OK, das sprengt gleich das, was eine Forumsdiskussion leisten kann, glaube ich…
Grundsätzlich habe ich ein Problem mit der Argumentation „historische Kontinuität“, wenn sie nicht beschreibend, sondern als positive Rechtfertigung oder Norm für einen existierenden Zustand genutzt wird.
Beispiel: Demokratie im liberalen Sinne ist in Deutschland ein verspätetes Phänomen (1848 gescheitert, bis 1918 nicht so, wie wir Demokratie verstehen; Weimarer Republik gescheitert). Obrigkeitsdenken hat eine Kontinuität kann ich also argumentieren, deswegen ist es natürlich, wenn Deutschland eher autoritär regiert wird. Ich will mit diesem Beispiel nur illustrieren, dass „historische Kontinuität“ ein zweischneidiges Schwert ist und häufig, wenn man tiefer bohrt, sich als Chimäre erweist.
Zu den Bundesländern: Das kommt ganz auf die historische Dimension an, die wir anlegen. Meinen wir die Zeit, als Deutschland noch kein Staatswesen im Sinne des Völkerrechts war (also vor der Reichsgründung durch Bismarck 1871?).
Bis 1806 war Deutschland zersplittert und ohne Napoleon würde es Deutschland so wie wir es kennen, gar nicht geben. (wir haben ihm viel zu verdanken - das Aufräumen der Kleinstaaten und das BGB; leider eine vergessene Tatsache… :-()
Zu seiner Zeit hatten wir über 1700 Fürstentümer, Kleinstaaten und geistliche Ländereien wie aus dem Mittelalter! Gerade mal 200 Jahre her. Schöne Kontinuität…
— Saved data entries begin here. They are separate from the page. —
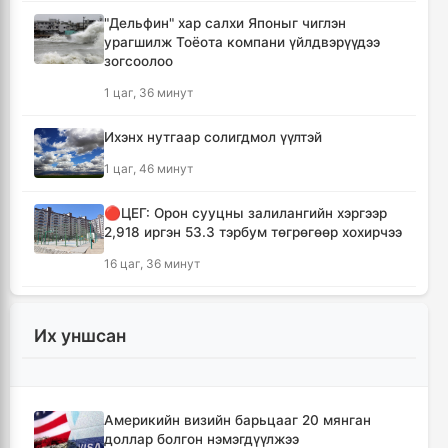
"Дельфин" хар салхи Японыг чиглэн
урагшилж Тоёота компани үйлдвэрүүдээ
зогсоолоо
1 цаг, 36 минут
Ихэнх нутгаар солигдмол үүлтэй
1 цаг, 46 минут
🔴ЦЕГ: Орон сууцны залилангийн хэргээр
2,918 иргэн 53.3 тэрбум төгрөгөөр хохирчээ
16 цаг, 36 минут
🔴УБЕГ: Баригдаж дуусаагүй барилгууд
давхардсан тоогоор 21.2 их наяд төгрөгийн
Их уншсан
барьцаанд байна
16 цаг, 38 минут
Америкийн визийн барьцааг 20 мянган
🔴С.Амарсайхан: Баригдаж дуусаагүй
доллар болгон нэмэгдүүлжээ
барилгын бүртгэлийг хийж, иргэдийг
Ist das der Referenzrahmen?
Später ist die „Kontinuität“ auch nicht viel besser, allerdings zeigen sich 1866 die ersten Formen, wie wir sie heute kennen. Gerade einmal 150 Jahre her:
Ist das der Referenzrahmen?
Oder hier, nach der Reichsgründung:
Oder vielleicht das der Referenzrahmen?
(OK, für manche leider schon)
Es kommt also darauf an, was wir unter „Kontinuität“ verstehen. Ich glaube, es ist eine Illusion, wenn es um Deutschland als Staatswesen geht. Es gab nie eine deutsche Nation, und jede Kontinuität ist ein pures Konstrukt. Anders als Frankreich, England etc. Und die deutsche Geschichte ist eher ein Ringen um Einigung mit immer stärkeren Zügen zur Zentralisierung, um überhaupt funktions- und konkurrenzfähig gegenüber den anderen europäischen Nationalstaaten zu sein.
tldr;: Die Bundesländer, wie wir sie haben, sind je nach Perspektive künstlich (OK, außer Bayern). Außerdem halte ich Ulfs und dein Argument der „positiven Kontinuität“ als Begründung und Rechtfertigung der Aufrechterhaltung des jetzigen (aus meiner Sicht dysfunktionalen) Zustands für unzulässig. Jede Struktur muss sich an den Herausforderungen der Zeit bewähren. Der jetzige Föderalismus tut es nicht.